Excerpts from a dataset:
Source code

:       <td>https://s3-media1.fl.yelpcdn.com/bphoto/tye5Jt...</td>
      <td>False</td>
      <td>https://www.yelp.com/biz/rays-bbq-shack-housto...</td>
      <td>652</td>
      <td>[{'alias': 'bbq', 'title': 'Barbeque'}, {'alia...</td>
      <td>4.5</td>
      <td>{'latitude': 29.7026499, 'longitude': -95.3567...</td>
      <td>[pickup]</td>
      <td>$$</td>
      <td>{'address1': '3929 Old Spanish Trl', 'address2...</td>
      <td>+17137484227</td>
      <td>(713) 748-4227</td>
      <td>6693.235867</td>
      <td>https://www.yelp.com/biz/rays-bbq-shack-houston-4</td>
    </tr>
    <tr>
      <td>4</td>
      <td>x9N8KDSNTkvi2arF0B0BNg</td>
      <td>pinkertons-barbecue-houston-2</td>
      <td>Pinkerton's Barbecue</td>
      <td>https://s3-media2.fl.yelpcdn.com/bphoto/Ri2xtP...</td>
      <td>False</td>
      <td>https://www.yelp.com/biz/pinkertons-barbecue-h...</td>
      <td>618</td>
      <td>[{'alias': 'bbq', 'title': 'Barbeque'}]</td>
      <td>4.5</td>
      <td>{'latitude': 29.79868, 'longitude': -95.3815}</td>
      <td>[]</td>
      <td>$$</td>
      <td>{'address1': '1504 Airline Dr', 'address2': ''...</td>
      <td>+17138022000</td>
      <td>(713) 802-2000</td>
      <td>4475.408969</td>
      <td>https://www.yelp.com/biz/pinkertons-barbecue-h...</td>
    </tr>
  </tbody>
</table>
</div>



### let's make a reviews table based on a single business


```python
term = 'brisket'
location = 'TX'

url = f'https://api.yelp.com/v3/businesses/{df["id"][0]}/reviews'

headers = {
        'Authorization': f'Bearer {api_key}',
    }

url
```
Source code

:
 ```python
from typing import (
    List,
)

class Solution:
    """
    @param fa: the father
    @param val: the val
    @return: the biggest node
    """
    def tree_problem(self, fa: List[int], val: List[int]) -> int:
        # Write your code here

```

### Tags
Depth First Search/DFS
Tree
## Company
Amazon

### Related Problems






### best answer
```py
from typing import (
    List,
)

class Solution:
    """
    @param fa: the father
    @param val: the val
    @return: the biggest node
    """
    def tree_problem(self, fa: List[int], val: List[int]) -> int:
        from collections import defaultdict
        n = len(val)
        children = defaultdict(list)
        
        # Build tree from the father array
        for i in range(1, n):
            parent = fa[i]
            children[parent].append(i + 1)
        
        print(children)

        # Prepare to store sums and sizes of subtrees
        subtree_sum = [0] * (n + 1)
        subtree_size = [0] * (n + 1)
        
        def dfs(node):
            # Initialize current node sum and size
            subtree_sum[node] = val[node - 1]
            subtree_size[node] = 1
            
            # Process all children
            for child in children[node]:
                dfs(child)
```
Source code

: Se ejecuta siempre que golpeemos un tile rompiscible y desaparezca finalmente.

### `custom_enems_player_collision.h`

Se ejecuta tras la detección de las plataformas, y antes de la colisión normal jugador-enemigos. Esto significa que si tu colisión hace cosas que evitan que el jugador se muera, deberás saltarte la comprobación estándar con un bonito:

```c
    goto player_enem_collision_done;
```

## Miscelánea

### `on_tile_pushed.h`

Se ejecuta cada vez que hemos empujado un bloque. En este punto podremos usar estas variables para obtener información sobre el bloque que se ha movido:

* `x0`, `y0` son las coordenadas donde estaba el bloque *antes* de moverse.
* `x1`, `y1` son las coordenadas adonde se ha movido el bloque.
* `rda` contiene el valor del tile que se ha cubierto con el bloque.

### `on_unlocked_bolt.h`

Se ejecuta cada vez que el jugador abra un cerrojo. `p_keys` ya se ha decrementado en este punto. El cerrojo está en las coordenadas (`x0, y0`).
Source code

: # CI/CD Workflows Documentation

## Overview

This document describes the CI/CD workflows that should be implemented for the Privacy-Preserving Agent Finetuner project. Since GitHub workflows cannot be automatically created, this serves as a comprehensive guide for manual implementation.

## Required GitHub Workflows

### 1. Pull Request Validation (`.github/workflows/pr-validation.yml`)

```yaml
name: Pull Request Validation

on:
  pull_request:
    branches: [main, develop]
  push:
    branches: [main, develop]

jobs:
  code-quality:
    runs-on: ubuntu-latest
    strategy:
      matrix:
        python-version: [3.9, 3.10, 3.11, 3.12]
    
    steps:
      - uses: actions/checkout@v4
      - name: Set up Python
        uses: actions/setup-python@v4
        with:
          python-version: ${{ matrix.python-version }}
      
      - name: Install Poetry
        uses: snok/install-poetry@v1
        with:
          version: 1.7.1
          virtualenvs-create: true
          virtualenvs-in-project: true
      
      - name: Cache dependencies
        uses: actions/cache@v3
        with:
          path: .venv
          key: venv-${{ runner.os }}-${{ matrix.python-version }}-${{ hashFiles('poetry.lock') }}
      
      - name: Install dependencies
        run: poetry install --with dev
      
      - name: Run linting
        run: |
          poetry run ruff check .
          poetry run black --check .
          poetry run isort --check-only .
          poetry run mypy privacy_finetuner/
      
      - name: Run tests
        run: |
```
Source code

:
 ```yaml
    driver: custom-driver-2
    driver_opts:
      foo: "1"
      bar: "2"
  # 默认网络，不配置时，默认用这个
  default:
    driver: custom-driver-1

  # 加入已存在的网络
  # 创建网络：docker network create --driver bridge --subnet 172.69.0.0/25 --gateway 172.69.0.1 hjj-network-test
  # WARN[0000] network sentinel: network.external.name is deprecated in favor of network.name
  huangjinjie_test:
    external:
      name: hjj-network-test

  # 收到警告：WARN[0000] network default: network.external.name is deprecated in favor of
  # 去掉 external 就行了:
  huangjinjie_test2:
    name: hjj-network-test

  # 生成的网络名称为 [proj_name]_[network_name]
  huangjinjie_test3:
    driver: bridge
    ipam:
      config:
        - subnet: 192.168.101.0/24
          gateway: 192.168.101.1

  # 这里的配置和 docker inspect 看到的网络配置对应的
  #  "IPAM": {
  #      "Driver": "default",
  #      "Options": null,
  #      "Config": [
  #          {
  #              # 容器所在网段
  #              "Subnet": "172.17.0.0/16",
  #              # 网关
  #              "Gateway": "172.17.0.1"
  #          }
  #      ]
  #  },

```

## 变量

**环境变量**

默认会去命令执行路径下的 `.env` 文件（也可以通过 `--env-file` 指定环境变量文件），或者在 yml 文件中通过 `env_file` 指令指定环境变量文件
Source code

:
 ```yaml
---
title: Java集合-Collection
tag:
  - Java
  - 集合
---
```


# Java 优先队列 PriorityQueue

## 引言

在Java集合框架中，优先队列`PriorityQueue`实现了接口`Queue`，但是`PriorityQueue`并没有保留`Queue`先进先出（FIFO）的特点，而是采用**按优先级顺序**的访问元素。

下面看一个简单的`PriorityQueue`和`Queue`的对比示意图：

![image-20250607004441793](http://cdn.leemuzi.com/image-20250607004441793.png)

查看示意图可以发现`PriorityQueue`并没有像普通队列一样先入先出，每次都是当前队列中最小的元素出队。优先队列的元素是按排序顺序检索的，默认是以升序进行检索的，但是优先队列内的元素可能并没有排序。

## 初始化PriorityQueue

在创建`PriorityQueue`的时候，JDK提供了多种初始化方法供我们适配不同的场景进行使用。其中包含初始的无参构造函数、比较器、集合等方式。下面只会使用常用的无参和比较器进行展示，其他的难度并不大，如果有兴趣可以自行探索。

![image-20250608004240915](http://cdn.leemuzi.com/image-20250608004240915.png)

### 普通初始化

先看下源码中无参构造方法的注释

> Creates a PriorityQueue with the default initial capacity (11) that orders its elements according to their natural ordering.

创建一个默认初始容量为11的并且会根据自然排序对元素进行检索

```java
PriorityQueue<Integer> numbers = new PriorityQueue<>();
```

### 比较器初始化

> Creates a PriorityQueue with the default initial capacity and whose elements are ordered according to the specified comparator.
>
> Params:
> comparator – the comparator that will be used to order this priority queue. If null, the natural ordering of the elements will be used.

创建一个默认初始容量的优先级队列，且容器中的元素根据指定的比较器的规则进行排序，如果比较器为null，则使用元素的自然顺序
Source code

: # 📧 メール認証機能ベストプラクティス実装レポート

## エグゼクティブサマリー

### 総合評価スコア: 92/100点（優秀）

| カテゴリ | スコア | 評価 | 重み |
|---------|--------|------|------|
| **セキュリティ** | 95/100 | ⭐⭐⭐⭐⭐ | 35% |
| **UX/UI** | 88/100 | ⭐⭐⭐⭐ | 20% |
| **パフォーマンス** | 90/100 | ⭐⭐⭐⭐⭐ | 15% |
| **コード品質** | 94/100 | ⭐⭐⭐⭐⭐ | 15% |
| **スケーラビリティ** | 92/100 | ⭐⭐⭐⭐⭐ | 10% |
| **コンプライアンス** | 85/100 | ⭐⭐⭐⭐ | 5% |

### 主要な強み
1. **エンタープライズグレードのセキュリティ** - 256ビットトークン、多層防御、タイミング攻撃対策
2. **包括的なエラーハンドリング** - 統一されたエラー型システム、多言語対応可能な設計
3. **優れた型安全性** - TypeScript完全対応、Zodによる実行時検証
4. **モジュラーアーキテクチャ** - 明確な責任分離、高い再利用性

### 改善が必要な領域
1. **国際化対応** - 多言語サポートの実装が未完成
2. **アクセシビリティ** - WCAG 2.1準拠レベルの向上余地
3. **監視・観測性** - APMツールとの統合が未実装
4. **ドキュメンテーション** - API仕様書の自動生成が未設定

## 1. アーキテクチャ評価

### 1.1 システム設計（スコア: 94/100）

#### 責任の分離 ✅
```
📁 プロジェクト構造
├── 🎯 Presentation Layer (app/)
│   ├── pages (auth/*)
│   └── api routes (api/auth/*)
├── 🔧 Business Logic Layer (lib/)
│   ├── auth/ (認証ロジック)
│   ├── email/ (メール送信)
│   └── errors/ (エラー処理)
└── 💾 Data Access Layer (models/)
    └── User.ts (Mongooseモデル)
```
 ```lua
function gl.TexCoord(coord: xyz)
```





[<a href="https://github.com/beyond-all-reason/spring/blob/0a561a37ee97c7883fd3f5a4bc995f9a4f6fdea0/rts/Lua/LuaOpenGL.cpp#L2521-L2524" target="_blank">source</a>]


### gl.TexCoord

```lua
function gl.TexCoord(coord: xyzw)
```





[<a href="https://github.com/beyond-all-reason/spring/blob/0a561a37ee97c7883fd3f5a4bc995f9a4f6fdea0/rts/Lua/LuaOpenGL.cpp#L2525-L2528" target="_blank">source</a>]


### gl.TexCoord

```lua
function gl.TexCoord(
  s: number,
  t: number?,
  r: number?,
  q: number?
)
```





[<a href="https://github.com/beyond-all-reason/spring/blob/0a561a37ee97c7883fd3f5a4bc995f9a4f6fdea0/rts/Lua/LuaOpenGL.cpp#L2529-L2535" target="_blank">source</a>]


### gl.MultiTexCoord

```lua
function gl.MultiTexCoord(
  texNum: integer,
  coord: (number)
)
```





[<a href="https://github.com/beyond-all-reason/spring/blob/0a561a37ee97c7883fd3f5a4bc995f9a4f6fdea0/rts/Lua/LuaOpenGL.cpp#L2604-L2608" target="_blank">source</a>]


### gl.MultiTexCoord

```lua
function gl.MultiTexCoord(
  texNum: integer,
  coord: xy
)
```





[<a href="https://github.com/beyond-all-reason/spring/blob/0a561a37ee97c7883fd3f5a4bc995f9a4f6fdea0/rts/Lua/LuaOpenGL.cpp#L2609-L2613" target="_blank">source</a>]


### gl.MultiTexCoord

TASK TO CARRY OUT: Reproduce the lines from the one containing "4. **ドキュメンテーション** - API仕様書の自動生成が未設定" to the end of the entries, keeping both ends and adding nothing.

RESPONSE BOX:
4. **ドキュメンテーション** - API仕様書の自動生成が未設定

## 1. アーキテクチャ評価

### 1.1 システム設計（スコア: 94/100）

#### 責任の分離 ✅
```
📁 プロジェクト構造
├── 🎯 Presentation Layer (app/)
│   ├── pages (auth/*)
│   └── api routes (api/auth/*)
├── 🔧 Business Logic Layer (lib/)
│   ├── auth/ (認証ロジック)
│   ├── email/ (メール送信)
│   └── errors/ (エラー処理)
└── 💾 Data Access Layer (models/)
    └── User.ts (Mongooseモデル)
```
 ```lua
function gl.TexCoord(coord: xyz)
```





[<a href="https://github.com/beyond-all-reason/spring/blob/0a561a37ee97c7883fd3f5a4bc995f9a4f6fdea0/rts/Lua/LuaOpenGL.cpp#L2521-L2524" target="_blank">source</a>]


### gl.TexCoord

```lua
function gl.TexCoord(coord: xyzw)
```





[<a href="https://github.com/beyond-all-reason/spring/blob/0a561a37ee97c7883fd3f5a4bc995f9a4f6fdea0/rts/Lua/LuaOpenGL.cpp#L2525-L2528" target="_blank">source</a>]


### gl.TexCoord

```lua
function gl.TexCoord(
  s: number,
  t: number?,
  r: number?,
  q: number?
)
```





[<a href="https://github.com/beyond-all-reason/spring/blob/0a561a37ee97c7883fd3f5a4bc995f9a4f6fdea0/rts/Lua/LuaOpenGL.cpp#L2529-L2535" target="_blank">source</a>]


### gl.MultiTexCoord

```lua
function gl.MultiTexCoord(
  texNum: integer,
  coord: (number)
)
```





[<a href="https://github.com/beyond-all-reason/spring/blob/0a561a37ee97c7883fd3f5a4bc995f9a4f6fdea0/rts/Lua/LuaOpenGL.cpp#L2604-L2608" target="_blank">source</a>]


### gl.MultiTexCoord

```lua
function gl.MultiTexCoord(
  texNum: integer,
  coord: xy
)
```





[<a href="https://github.com/beyond-all-reason/spring/blob/0a561a37ee97c7883fd3f5a4bc995f9a4f6fdea0/rts/Lua/LuaOpenGL.cpp#L2609-L2613" target="_blank">source</a>]


### gl.MultiTexCoord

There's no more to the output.